If you look at me now, you’d never guess I used to have thick, black hair. Yes, when I was young I had a head or hair that women loved. Now I’m left wondering what happened to all my hair. When I look in the mirror, I’m always left a bit shocked. I had been used to seeing all my hair, but over the past few years, most of that hair has landed on the floor. I have a large bald spot and how I long for my thick, black hair back. Women don’t look at me the same way anymore, which is probably one of the toughest things to take as I get used to being bald.

Although I have know many men who lost their hair later in life, I never dreamed it could be a young man’s problem. Here I was at age 25 and I had a receding hairline. It definitely made a difference in my dating life. Sure, I was only 25, but I looked 10 years older. I wanted to date beautiful young women, women my own age, but most women don’t want to go out with a guy who already has a receding hairline. I’m too embarrassed to go clubbing or even out for drinks with friends because I’m afraid of the rejection from women that always seems to occur to me.

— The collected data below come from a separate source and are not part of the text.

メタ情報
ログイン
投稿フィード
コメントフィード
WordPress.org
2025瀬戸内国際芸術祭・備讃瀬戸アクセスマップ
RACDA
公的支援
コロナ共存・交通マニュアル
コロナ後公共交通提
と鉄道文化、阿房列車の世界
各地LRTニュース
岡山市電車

Hair loss is devastating, especially for a woman. I’ll never forget when I first started losing my hair. First, I started noticing that a bit was coming out in my brush. Then I noticed that my hair was really thin on top. I was constantly trying to style my hair in a way that covered it up. My hair has continued to fall out and hair loss has become my living nightmare. I have so little hair it’s tough to cover the fact I’m going bald. Now I stay inside, avoid public places, and when I do go out, I make sure I wear some kind of hat to hide it.